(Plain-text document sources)
-*-*-
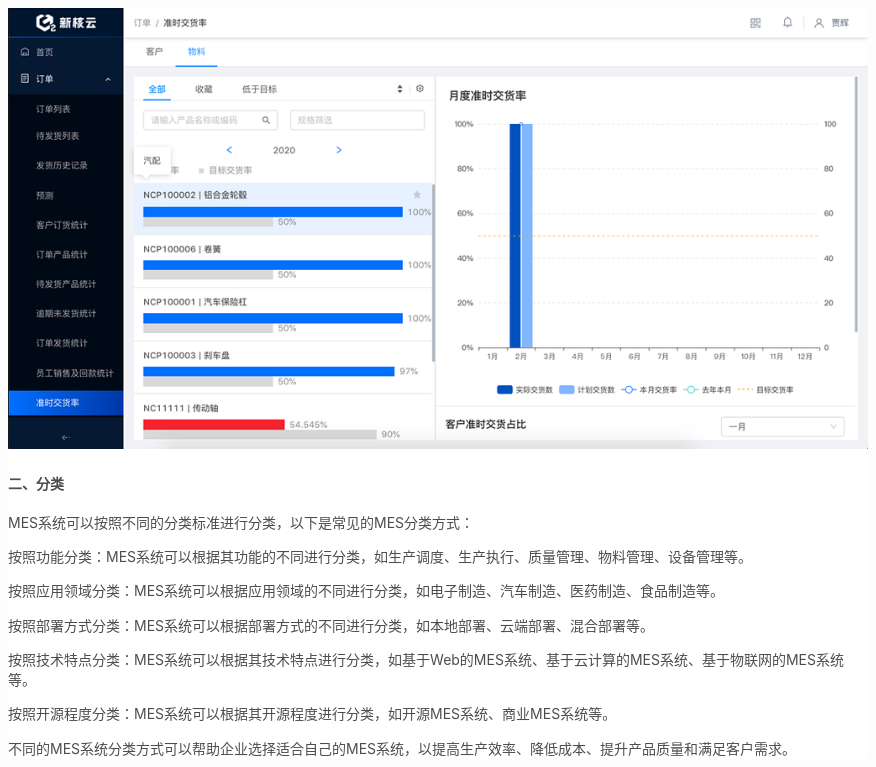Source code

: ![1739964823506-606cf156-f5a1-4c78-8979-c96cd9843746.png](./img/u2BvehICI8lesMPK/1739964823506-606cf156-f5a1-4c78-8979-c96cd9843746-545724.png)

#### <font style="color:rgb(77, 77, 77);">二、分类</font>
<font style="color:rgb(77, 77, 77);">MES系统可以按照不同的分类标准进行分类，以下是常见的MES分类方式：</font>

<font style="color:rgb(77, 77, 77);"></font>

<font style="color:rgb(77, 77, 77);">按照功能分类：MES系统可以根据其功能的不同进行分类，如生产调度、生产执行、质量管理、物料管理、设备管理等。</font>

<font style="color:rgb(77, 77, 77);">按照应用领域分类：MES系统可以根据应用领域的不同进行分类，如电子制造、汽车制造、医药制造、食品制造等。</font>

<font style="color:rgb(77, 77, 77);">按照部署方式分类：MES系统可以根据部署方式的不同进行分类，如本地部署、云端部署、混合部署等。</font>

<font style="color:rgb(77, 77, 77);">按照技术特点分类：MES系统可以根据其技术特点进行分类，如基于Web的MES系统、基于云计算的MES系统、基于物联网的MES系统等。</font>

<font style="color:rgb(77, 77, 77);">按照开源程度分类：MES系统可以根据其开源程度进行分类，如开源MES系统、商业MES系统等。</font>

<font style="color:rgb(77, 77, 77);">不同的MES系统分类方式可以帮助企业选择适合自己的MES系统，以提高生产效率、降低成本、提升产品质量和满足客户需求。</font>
-*-*-
*INSTRUCTIONS FOR THE TASK*
Without the pictures, extract every entry verbatim.

*RESPONSE TO THE TASK*
Source code

: ![1739964823506-606cf156-f5a1-4c78-8979-c96cd9843746.png](./img/u2BvehICI8lesMPK/1739964823506-606cf156-f5a1-4c78-8979-c96cd9843746-545724.png)

#### <font style="color:rgb(77, 77, 77);">二、分类</font>
<font style="color:rgb(77, 77, 77);">MES系统可以按照不同的分类标准进行分类，以下是常见的MES分类方式：</font>

<font style="color:rgb(77, 77, 77);"></font>

<font style="color:rgb(77, 77, 77);">按照功能分类：MES系统可以根据其功能的不同进行分类，如生产调度、生产执行、质量管理、物料管理、设备管理等。</font>

<font style="color:rgb(77, 77, 77);">按照应用领域分类：MES系统可以根据应用领域的不同进行分类，如电子制造、汽车制造、医药制造、食品制造等。</font>

<font style="color:rgb(77, 77, 77);">按照部署方式分类：MES系统可以根据部署方式的不同进行分类，如本地部署、云端部署、混合部署等。</font>

<font style="color:rgb(77, 77, 77);">按照技术特点分类：MES系统可以根据其技术特点进行分类，如基于Web的MES系统、基于云计算的MES系统、基于物联网的MES系统等。</font>

<font style="color:rgb(77, 77, 77);">按照开源程度分类：MES系统可以根据其开源程度进行分类，如开源MES系统、商业MES系统等。</font>

<font style="color:rgb(77, 77, 77);">不同的MES系统分类方式可以帮助企业选择适合自己的MES系统，以提高生产效率、降低成本、提升产品质量和满足客户需求。</font>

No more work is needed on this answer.